If your goats are in good condition, leave it at that. If your goats should be in better condition, always look at improving your hay, your worming and other parastie programs you need, and your minerals. It's rarely anything as simple as more grain. Vicki


----------



## goatkid (Oct 26, 2007)

I did give one Nubian yearling some calf manna on top of her grain to help put weight on her. She was a high producing yearling with twin bucklings on her. She did put on weight, but like Vicki said, this was over a period of time. My goats are also fed good alfalfa hay. This year, she didn't require the extra boost, as she is at the appropriate weight for her size. Kathie


----------



## helmstead (Jun 19, 2009)

I already do BOSS, added alfalfa pellets for calcium and weight, and they all have wonderful bloom. I am my own worst enemy when it comes to critiquing my herd...

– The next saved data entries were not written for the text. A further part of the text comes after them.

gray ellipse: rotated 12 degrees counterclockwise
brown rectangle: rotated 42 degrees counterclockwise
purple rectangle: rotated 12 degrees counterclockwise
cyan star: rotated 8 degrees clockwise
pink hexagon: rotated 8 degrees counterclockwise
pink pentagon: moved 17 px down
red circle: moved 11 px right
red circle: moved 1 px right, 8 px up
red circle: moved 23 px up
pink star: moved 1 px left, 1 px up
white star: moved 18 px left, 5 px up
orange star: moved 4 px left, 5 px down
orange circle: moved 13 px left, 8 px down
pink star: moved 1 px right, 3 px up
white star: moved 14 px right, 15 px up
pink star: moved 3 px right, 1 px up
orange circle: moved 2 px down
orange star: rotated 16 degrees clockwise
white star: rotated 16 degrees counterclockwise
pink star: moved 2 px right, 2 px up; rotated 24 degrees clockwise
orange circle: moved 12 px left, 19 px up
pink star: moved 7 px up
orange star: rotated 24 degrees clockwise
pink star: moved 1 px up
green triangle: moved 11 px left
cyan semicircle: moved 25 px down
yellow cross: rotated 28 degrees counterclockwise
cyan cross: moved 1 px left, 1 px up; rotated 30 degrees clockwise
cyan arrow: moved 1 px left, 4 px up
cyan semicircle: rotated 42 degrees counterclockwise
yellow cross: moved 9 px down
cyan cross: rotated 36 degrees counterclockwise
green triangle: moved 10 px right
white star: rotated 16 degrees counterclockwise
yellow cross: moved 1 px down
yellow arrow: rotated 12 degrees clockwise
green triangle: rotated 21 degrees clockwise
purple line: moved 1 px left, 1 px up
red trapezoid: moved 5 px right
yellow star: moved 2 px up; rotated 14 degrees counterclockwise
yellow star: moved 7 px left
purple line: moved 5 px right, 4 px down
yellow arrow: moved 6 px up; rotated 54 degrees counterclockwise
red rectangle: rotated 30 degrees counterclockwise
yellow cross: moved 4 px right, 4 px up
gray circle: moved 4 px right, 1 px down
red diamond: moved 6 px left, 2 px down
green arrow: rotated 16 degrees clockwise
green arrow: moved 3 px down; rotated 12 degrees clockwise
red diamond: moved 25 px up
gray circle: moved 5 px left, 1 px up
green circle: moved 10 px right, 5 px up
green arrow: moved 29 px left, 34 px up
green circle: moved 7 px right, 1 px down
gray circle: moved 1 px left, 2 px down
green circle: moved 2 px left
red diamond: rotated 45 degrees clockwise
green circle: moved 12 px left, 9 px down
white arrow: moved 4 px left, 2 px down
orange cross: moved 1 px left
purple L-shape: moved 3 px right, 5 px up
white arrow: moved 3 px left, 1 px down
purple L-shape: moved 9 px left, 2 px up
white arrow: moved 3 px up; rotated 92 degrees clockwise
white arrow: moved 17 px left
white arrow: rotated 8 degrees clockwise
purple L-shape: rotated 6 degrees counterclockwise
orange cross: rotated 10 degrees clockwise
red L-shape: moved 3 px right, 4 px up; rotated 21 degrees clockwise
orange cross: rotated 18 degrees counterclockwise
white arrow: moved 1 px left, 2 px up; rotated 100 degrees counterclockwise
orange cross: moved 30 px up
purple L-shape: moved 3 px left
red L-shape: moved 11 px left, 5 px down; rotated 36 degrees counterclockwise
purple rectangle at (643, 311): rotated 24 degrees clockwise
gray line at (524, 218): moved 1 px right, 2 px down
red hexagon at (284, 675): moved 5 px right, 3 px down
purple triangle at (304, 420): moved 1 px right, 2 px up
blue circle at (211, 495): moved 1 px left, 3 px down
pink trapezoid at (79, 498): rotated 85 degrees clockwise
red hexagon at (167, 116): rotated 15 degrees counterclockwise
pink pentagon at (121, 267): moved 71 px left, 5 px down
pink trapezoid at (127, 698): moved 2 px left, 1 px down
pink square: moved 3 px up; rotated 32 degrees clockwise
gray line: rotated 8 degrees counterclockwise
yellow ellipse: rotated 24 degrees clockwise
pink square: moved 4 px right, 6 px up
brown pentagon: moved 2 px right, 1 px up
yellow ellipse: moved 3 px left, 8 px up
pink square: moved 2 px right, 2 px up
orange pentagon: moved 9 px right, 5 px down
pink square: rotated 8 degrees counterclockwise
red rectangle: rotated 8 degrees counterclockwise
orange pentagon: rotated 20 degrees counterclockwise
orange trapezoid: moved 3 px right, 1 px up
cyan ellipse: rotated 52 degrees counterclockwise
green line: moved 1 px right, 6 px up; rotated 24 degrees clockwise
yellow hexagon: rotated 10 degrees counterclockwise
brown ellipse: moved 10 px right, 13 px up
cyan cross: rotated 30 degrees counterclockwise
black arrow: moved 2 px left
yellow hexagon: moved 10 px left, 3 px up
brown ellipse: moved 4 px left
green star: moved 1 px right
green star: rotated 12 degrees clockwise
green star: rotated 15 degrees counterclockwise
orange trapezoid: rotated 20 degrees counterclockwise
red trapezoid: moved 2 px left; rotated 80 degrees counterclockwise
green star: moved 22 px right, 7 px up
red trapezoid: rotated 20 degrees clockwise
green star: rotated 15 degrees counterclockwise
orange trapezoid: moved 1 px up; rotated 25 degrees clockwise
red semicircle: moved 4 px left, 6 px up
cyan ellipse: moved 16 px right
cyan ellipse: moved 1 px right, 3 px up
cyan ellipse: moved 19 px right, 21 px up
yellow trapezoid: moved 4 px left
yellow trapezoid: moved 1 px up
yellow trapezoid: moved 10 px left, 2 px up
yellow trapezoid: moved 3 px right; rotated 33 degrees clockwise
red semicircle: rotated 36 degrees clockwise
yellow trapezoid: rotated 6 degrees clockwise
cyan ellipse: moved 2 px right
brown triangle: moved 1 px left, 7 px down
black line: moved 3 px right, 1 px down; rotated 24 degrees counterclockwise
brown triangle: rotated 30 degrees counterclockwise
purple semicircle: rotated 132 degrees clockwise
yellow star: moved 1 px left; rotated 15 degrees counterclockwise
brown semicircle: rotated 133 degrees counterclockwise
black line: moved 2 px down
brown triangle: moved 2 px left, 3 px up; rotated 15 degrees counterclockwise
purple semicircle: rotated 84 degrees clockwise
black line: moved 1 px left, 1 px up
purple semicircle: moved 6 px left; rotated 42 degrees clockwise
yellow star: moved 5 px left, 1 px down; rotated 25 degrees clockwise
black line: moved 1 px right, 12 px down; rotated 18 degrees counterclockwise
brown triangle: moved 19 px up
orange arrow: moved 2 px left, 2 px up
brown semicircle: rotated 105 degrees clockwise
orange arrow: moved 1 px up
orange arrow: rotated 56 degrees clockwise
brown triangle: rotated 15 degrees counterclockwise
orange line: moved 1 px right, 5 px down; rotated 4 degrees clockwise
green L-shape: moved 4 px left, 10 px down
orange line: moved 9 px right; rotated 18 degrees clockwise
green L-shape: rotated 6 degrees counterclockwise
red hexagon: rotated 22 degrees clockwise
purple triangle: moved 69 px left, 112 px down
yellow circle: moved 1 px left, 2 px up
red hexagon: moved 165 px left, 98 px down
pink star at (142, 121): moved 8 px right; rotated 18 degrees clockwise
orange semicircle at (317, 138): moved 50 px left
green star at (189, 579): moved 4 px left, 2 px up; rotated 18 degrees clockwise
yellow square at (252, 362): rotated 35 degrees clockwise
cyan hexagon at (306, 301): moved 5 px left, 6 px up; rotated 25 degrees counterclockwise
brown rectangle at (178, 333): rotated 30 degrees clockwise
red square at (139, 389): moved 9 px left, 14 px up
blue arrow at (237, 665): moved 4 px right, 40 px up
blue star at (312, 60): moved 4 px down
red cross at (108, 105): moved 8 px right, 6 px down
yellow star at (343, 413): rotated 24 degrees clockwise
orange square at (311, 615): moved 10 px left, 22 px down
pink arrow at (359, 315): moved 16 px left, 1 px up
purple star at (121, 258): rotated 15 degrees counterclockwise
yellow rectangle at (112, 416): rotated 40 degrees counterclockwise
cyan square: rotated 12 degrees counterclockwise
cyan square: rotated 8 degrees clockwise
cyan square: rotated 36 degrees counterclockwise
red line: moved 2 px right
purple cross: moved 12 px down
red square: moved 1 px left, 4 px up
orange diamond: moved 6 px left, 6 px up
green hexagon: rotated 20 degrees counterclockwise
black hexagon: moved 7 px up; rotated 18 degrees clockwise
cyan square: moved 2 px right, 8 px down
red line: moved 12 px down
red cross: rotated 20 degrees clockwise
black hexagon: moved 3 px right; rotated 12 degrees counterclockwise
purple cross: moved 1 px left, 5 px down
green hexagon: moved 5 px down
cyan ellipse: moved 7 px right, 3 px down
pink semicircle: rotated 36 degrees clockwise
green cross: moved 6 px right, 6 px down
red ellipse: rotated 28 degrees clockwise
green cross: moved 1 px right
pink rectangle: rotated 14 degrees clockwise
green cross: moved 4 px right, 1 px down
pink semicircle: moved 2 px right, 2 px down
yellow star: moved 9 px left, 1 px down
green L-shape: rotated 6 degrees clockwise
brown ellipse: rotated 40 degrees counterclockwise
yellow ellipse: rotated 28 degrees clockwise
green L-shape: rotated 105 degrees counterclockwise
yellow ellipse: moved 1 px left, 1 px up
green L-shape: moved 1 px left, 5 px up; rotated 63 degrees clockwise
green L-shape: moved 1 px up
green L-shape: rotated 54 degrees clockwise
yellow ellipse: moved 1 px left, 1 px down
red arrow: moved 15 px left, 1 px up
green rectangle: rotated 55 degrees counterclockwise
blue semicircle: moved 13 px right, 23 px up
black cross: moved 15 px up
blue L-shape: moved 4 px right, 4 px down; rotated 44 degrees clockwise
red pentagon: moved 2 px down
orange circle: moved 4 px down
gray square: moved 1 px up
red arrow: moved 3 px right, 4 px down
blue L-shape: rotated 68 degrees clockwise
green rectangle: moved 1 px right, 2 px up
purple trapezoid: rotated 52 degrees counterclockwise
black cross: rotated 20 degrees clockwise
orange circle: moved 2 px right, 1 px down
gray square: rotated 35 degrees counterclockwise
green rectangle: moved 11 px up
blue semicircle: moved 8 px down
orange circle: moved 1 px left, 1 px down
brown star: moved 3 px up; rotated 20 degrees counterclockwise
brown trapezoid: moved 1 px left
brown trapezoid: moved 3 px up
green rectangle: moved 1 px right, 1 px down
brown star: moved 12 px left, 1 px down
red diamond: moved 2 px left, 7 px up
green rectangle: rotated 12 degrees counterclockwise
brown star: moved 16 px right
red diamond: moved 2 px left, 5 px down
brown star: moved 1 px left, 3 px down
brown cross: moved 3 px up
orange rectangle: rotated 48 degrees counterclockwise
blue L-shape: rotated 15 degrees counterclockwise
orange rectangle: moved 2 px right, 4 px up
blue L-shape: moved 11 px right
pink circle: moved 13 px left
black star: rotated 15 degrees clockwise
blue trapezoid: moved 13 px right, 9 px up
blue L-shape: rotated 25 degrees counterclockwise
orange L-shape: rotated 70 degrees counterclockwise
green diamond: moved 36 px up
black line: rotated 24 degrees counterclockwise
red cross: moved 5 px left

When visiting show barns with both show and production herds, I can see the difference. The production goats - brood does out of showing, milk production does, bucks out of the show season - it is easy to tell which ones are being show conditioned and which ones aren't. I wish there were more of a happy medium where production goats were more in line with the show string. I almost think these over conditioned goats stretch the standard...

Thanks for the advice. We will go and see how we compare.


----------



## Sondra (Oct 25, 2007)

I really like adding just more alsalfa pellets to put on weight myself


----------



## laughter777 (Jun 16, 2008)

Sondra, so how do you like the taste of AP? Do you pour milk over and eat it like cereal?

Lol

Sorry couldn't resist!


----------



## dragonlair (Mar 24, 2009)

It's yummy with some milk and sugar, maybe a bit of added fruit!


----------



## helmstead (Jun 19, 2009)

LOL


----------



## Caprine Beings (Sep 19, 2008)

:rofl :rofl, wiping away the tears! By the way calf manna tastes yummy! Yes I tried it.
Tammy


----------



## Faithful Crown Nubians (Dec 5, 2007)

laughter777 said:


> Sondra, so how do you like the taste of AP? Do you pour milk over and eat it like cereal?
> 
> Lol
> 
> Sorry couldn't resist!


Lol. Too funny!


----------